Strauss-Kahn, managing director of the International Monetary Fund, also said that global economic recovery is still sluggish and uneven and needs continued policy support in many advanced economies.
Growing concerns about the ability of governments to finance the high level of public debt after the financial crisis, particularly in the case of Greece, have been making investors jittery in the past few months.

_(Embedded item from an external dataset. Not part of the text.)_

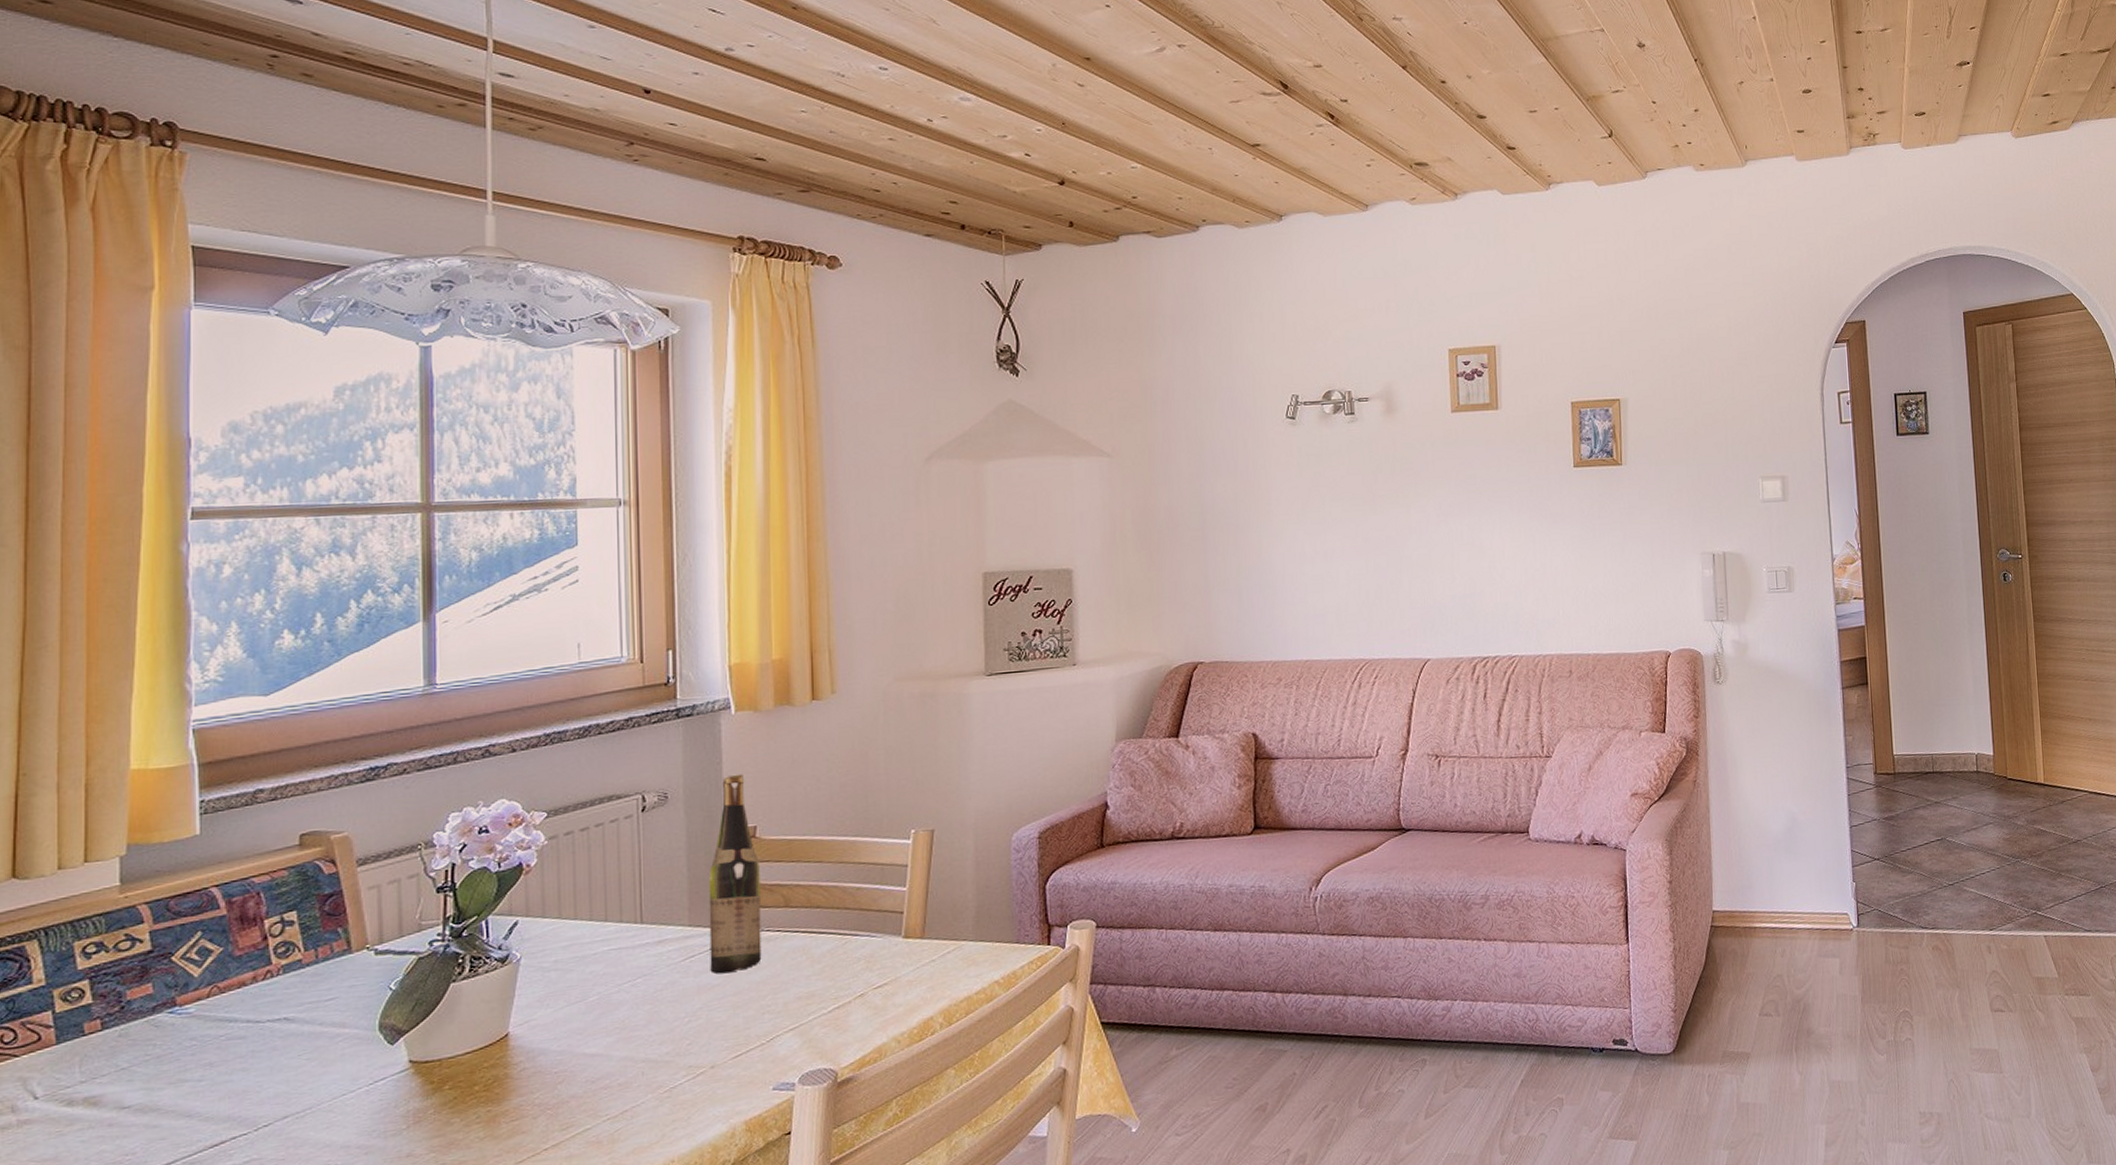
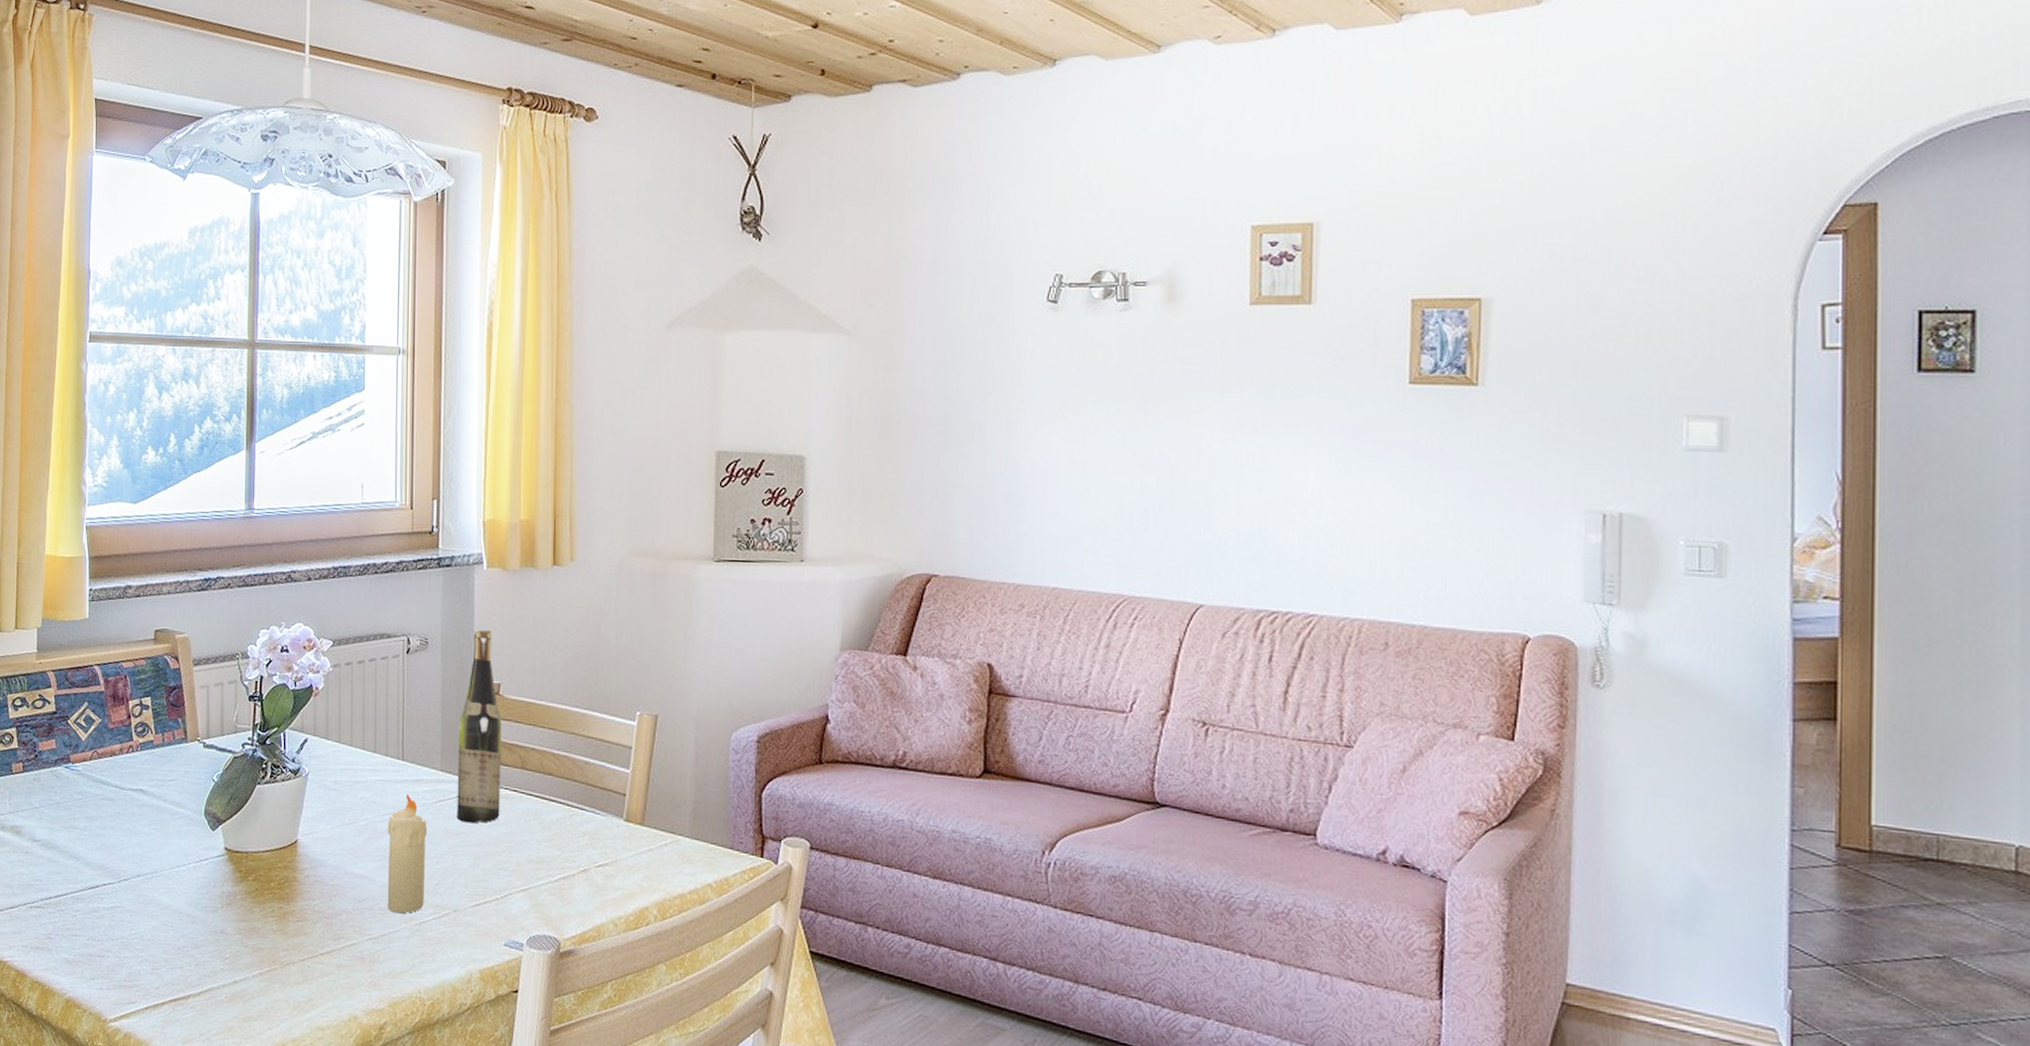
candle: none [625,957,674,1085] -> present [387,793,427,914]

Strauss-Kahn said public debt in the advanced economies is forecast to rise by about 35 percentage points on average, to about 110 percent of gross domestic product in 2014.
"Reversing this increase will be a tremendous challenge -- let alone reducing debt below pre-crisis levels, which may be needed to leave enough fiscal space to tackle future crises," he told an economic conference at Cambridge University.
(Excerpt) Read more at news.fidelity.com ...
Obama will follow any European Policy.
There is no policy or action that can solve the unwinding of impossibly vast debt instruments except to unwind and dispose of them as quickly as possible. Such an action, unfortunately, will be like a heart patient diving thru the ice into Lake Michigan in the dead of winter for a fatally shocking experience.
The Fed has been attempting to slow the effects the unwinding in the US and Europe, to no avail now. The Fed is out of tools and the ice-water bath is imminent.
There is no means of avoiding the final collapse of a boom brought about by credit expansion. The alternative is only whether the crisis should come sooner as the result of voluntary abandonment of further credit expansion, or later as a final and total catastrophe of the currency system involved.
Ludwig von Mises (1881 1973)
Buy silver dollars. They are easer to trade.